During the past three years, the magazine's average monthly circulation has increased by about 250,000, to more than 887,000. The August issue was the first to hit the one million mark. (By comparison, according to the New York-based Magazine Publishers of America, Vogue's monthly average for the first half of this year was 1.1 million; Elle's was nearly 920,000 and Harper's Bazaar had 708,000.)

Seated at a corner table in the bar of the Regent Beverly Wilshire Hotel in Beverly Hills, Bailey, 41, is dressed in a trim suit, pumps and is wearing only minimal jewelry. She smiles as she takes the opportunity to boast, albeit modestly.

"Sixty percent of sales are off newsstands. Advertising rose 50% October 1999 to October 2000."

The magazine originated in France in 1937 and currently has 26 editions. The U.S. version has always focused on beauty, but under Bailey, its more serious side has strengthened. Bailey makes clear that Marie Claire is still first and foremost a fashion magazine--she herself loves to shop--and like the competition, Marie Claire covers hair, makeup and, of course, sex. "But that isn't where the story ends," Bailey says.

Bailey has continued to produce meaty articles on weighty women's issues, expanding their length and making them monthly musts. She also likes to include political stories.

"A good example of this is that we got Gore and Bush to write abut why Marie Claire readers should vote for them. What was fascinating, though, was Gore got his copy in on time. Bush, on the other hand, missed the first deadline, the second deadline, and came through only on the third deadline. And then, readers wrote in to point out that Gore mentioned women 22 times. George Bush managed to not say the word once."

She has also ventured into more investigative territory. "We published a list, for example, of how many companies in America produce torture equipment which is used on women throughout the world. This is a major industry here. Of course, we're one of the first people to write about it."

"The beauty of Marie Claire is it attracts you with the sex, fashion and celebrity, but what brings readers back is all those in-depth articles which deal with genuine women's issues," says Samir Husni, professor of journalism at the University of Mississippi at Oxford.

Before Bailey came on, Husni says, the magazine was more like Cosmopolitan--sex and fashion. Bailey, he says, has made a "barely known" magazine into a "must-read for the American woman."

There's even a Bailey spin on using celebrities as news sellers. Bailey believes readers are fed up with the same old boring interviews. So, she and her team decided to put high-profile subjects through some paces.

This month's cover features Calista "Ally McBeal" Flockhart traveling to Kenya with playwright Eve Ensler ("The Vagina Monologues") to investigate and report on a women's movement against female genital mutilation.

The November issue, on newsstands now, features Elizabeth Hurley sharing her thoughts on the seven deadly sins and chronicling her own "unscrupulous exploits."

Bailey is animated as she talks of these features: "I bet you I'm [the] only one who can say that they sent Jenna Elfman into a burning building, Brooke Shields off to build an igloo in the Arctic over a Thanksgiving weekend and Julia Roberts to a dinner party where she knew nobody and she acted out [a] scene from 'Notting Hill.' "

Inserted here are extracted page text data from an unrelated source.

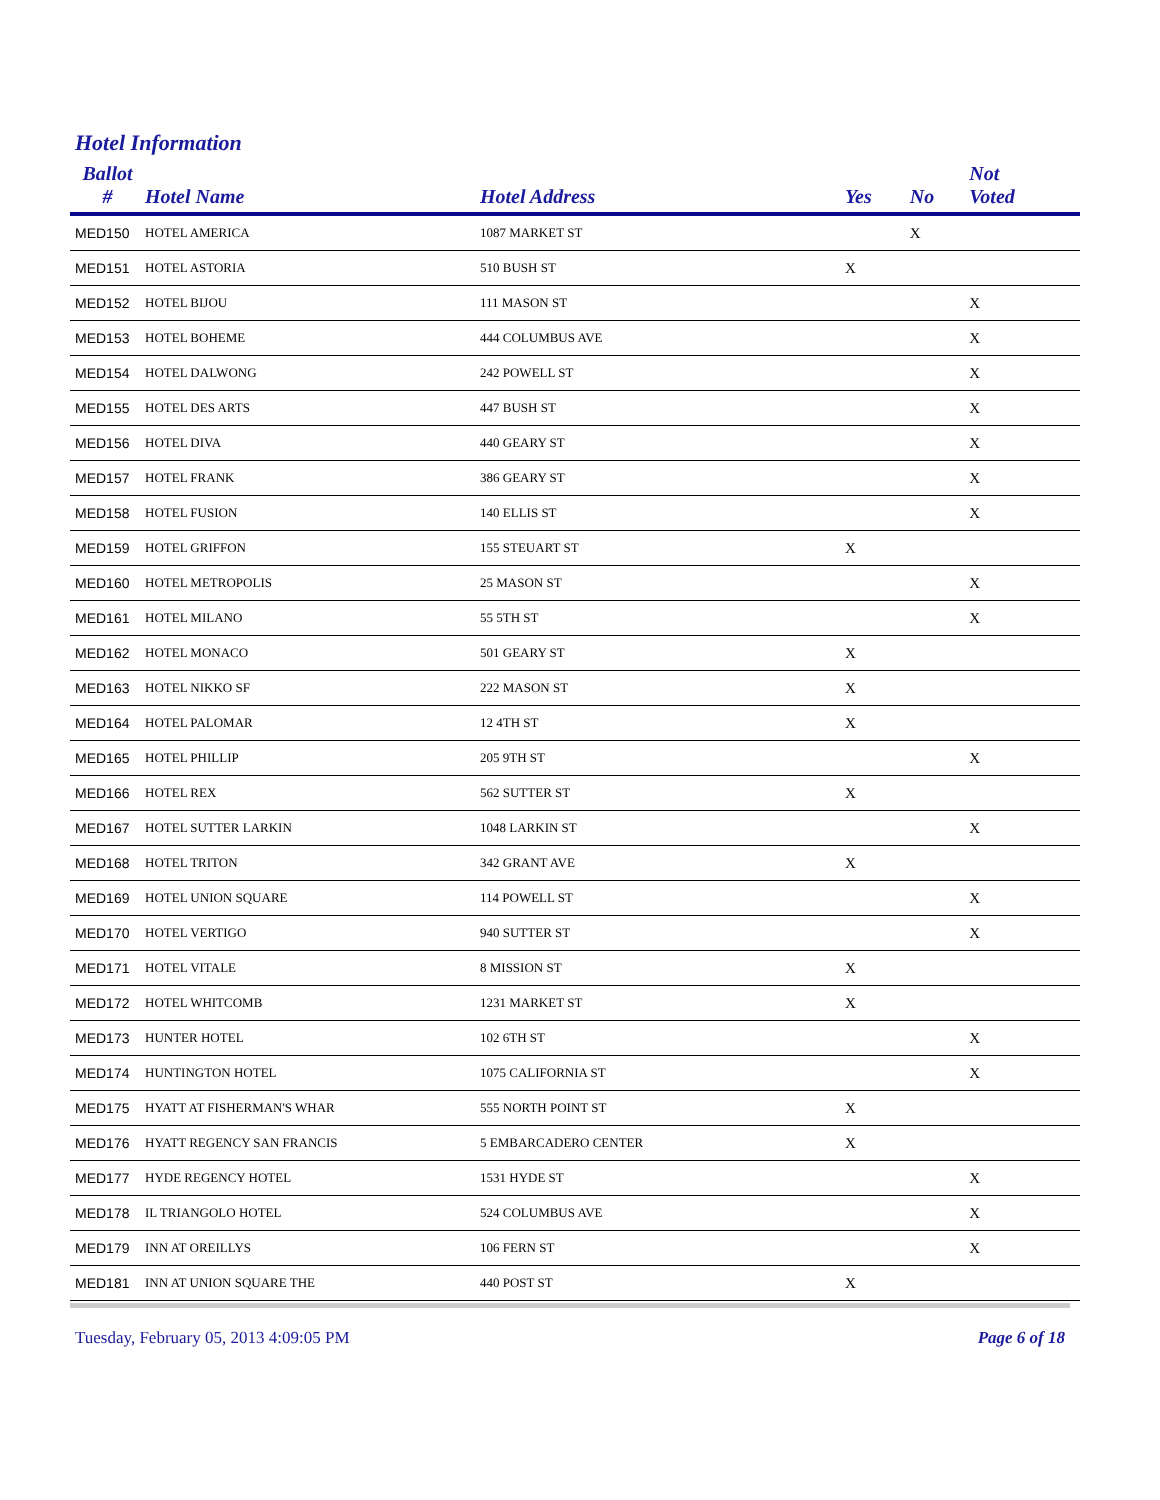Hotel Information
| Ballot # | Hotel Name | Hotel Address | Yes | No | Not Voted |
| --- | --- | --- | --- | --- | --- |
| MED150 | HOTEL AMERICA | 1087 MARKET ST | | X | |
| MED151 | HOTEL ASTORIA | 510 BUSH ST | X | | |
| MED152 | HOTEL BIJOU | 111 MASON ST | | | X |
| MED153 | HOTEL BOHEME | 444 COLUMBUS AVE | | | X |
| MED154 | HOTEL DALWONG | 242 POWELL ST | | | X |
| MED155 | HOTEL DES ARTS | 447 BUSH ST | | | X |
| MED156 | HOTEL DIVA | 440 GEARY ST | | | X |
| MED157 | HOTEL FRANK | 386 GEARY ST | | | X |
| MED158 | HOTEL FUSION | 140 ELLIS ST | | | X |
| MED159 | HOTEL GRIFFON | 155 STEUART ST | X | | |
| MED160 | HOTEL METROPOLIS | 25 MASON ST | | | X |
| MED161 | HOTEL MILANO | 55 5TH ST | | | X |
| MED162 | HOTEL MONACO | 501 GEARY ST | X | | |
| MED163 | HOTEL NIKKO SF | 222 MASON ST | X | | |
| MED164 | HOTEL PALOMAR | 12 4TH ST | X | | |
| MED165 | HOTEL PHILLIP | 205 9TH ST | | | X |
| MED166 | HOTEL REX | 562 SUTTER ST | X | | |
| MED167 | HOTEL SUTTER LARKIN | 1048 LARKIN ST | | | X |
| MED168 | HOTEL TRITON | 342 GRANT AVE | X | | |
| MED169 | HOTEL UNION SQUARE | 114 POWELL ST | | | X |
| MED170 | HOTEL VERTIGO | 940 SUTTER ST | | | X |
| MED171 | HOTEL VITALE | 8 MISSION ST | X | | |
| MED172 | HOTEL WHITCOMB | 1231 MARKET ST | X | | |
| MED173 | HUNTER HOTEL | 102 6TH ST | | | X |
| MED174 | HUNTINGTON HOTEL | 1075 CALIFORNIA ST | | | X |
| MED175 | HYATT AT FISHERMAN'S WHAR | 555 NORTH POINT ST | X | | |
| MED176 | HYATT REGENCY SAN FRANCIS | 5 EMBARCADERO CENTER | X | | |
| MED177 | HYDE REGENCY HOTEL | 1531 HYDE ST | | | X |
| MED178 | IL TRIANGOLO HOTEL | 524 COLUMBUS AVE | | | X |
| MED179 | INN AT OREILLYS | 106 FERN ST | | | X |
| MED181 | INN AT UNION SQUARE THE | 440 POST ST | X | | |
Tuesday, February 05, 2013 4:09:05 PM Page 6 of 18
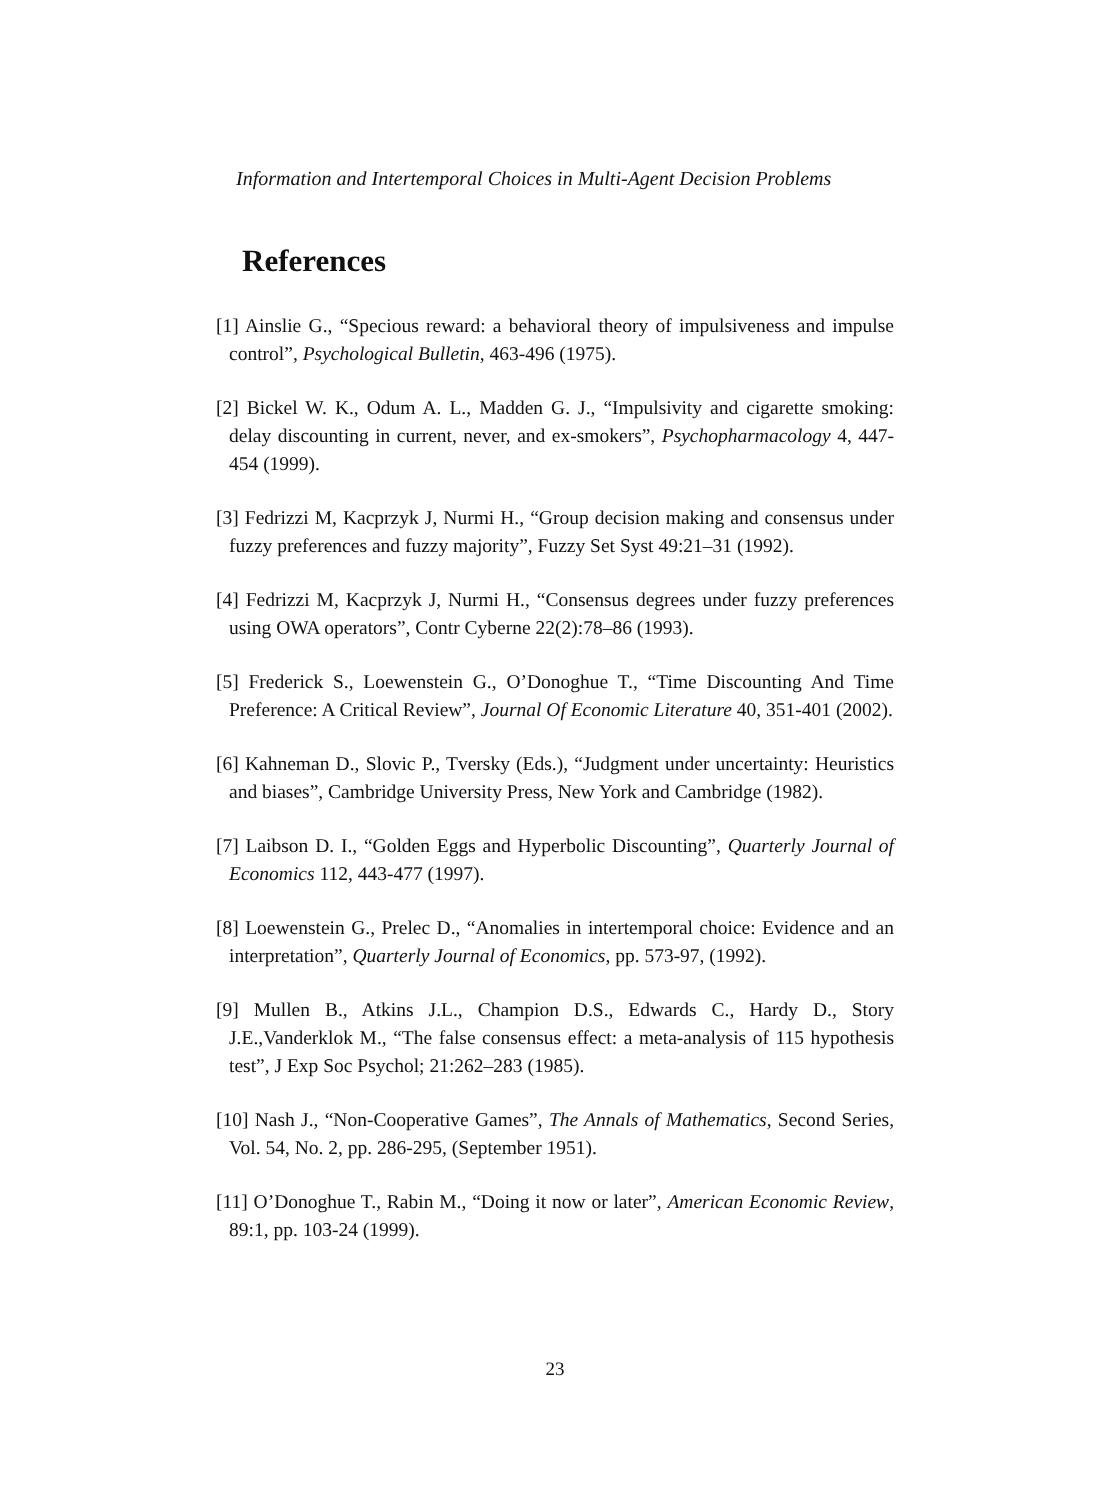Information and Intertemporal Choices in Multi-Agent Decision Problems
References
[1] Ainslie G., “Specious reward: a behavioral theory of impulsiveness and impulse control”, Psychological Bulletin, 463-496 (1975).
[2] Bickel W. K., Odum A. L., Madden G. J., “Impulsivity and cigarette smoking: delay discounting in current, never, and ex-smokers”, Psychopharmacology 4, 447-454 (1999).
[3] Fedrizzi M, Kacprzyk J, Nurmi H., “Group decision making and consensus under fuzzy preferences and fuzzy majority”, Fuzzy Set Syst 49:21–31 (1992).
[4] Fedrizzi M, Kacprzyk J, Nurmi H., “Consensus degrees under fuzzy preferences using OWA operators”, Contr Cyberne 22(2):78–86 (1993).
[5] Frederick S., Loewenstein G., O’Donoghue T., “Time Discounting And Time Preference: A Critical Review”, Journal Of Economic Literature 40, 351-401 (2002).
[6] Kahneman D., Slovic P., Tversky (Eds.), “Judgment under uncertainty: Heuristics and biases”, Cambridge University Press, New York and Cambridge (1982).
[7] Laibson D. I., “Golden Eggs and Hyperbolic Discounting”, Quarterly Journal of Economics 112, 443-477 (1997).
[8] Loewenstein G., Prelec D., “Anomalies in intertemporal choice: Evidence and an interpretation”, Quarterly Journal of Economics, pp. 573-97, (1992).
[9] Mullen B., Atkins J.L., Champion D.S., Edwards C., Hardy D., Story J.E.,Vanderklok M., “The false consensus effect: a meta-analysis of 115 hypothesis test”, J Exp Soc Psychol; 21:262–283 (1985).
[10] Nash J., “Non-Cooperative Games”, The Annals of Mathematics, Second Series, Vol. 54, No. 2, pp. 286-295, (September 1951).
[11] O’Donoghue T., Rabin M., “Doing it now or later”, American Economic Review, 89:1, pp. 103-24 (1999).
23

None of them were paid. The stars do it, Bailey says, in exchange for a cover story and the chance to reveal a different side of themselves.

Bailey reveals that her December issue will feature the second generation of "Charlie's Angels." "We have Drew [Barrymore], Cameron [Diaz] and Lucy Liu. And, of course, what did we do with them, for three days and nights? We dropped them in the middle of a desert, without food, without water, with no tent, no blanket, no nothing and they had to survive."

"There were survival experts, of course, because it was very, very dangerous. I admire them because it was obviously really vigorous, and physically and mentally demanding."